18/03/2019
An
estimated 121,000 songbirds, such as Blackcaps and European
Robins, are estimated to have been illegally killed on a British military
base in Cyprus during autumn 2018, according to a new report by BirdLife Cyprus
and the RSPB.
While
this figure is still extremely high, it represents a 10-year low and
is well down from 260,000 in 2017 and 880,000 in 2016.
The
success in the reduction of illegal trapping on the base is believed to be
primarily due to the impact of covert surveillance work undertaken by the RSPB
and BirdLife Cyprus with the Sovereign Base Area (SBA) Administration.
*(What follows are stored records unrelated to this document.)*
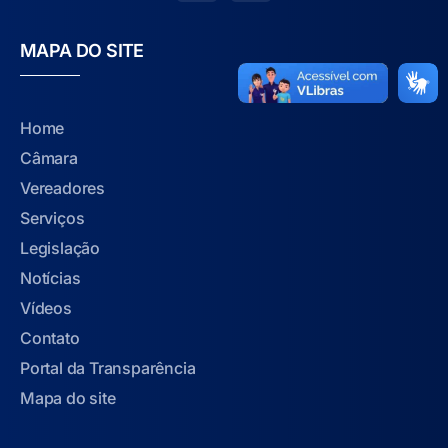
MAPA DO SITE
Home
Câmara
Vereadores
Serviços
Legislação
Notícias
Vídeos
Contato
Portal da Transparência
Mapa do site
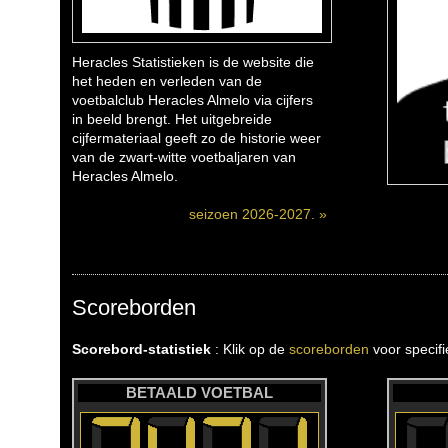
Heracles Statistieken is de website die
het heden en verleden van de
voetbalclub Heracles Almelo via cijfers
in beeld brengt. Het uitgebreide
cijfermateriaal geeft zo de historie weer
van de zwart-witte voetbaljaren van
Heracles Almelo.
seizoen 2026-2027. »
Scoreborden
Scorebord-statistiek
: Klik op de
scoreborden
voor specif
BETAALD VOETBAL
Since
the work started in 2016, some 21 trappers have been caught on camera and prosecuted,
with courts imposing three-year suspended jail sentences and fines as high as €
6,000. More individuals caught in 2018 are due to appear in court later this
year. The Committee Against Bird Slaughter (CABS) has also continued to provide
crucial support in identifying trapping sites as highlighted by TV Presenter
and campaigner Chris Packham during the last three autumns.
Along
with increased enforcement and heavier sentences, the SBA authorities are also
using a range of civil and criminal sanctions against the trappers, meaning
they now face a double deterrent.
Songbirds
are illegally trapped and killed to provide restaurants with the main
ingredient for the local and expensive delicacy of ambelopoulia – a plate of
cooked songbirds. Organised criminal gangs are driving this illegal activity on
a huge scale and it is estimated they earn hundreds of thousands of euros every
year from the songbirds they kill on British territory.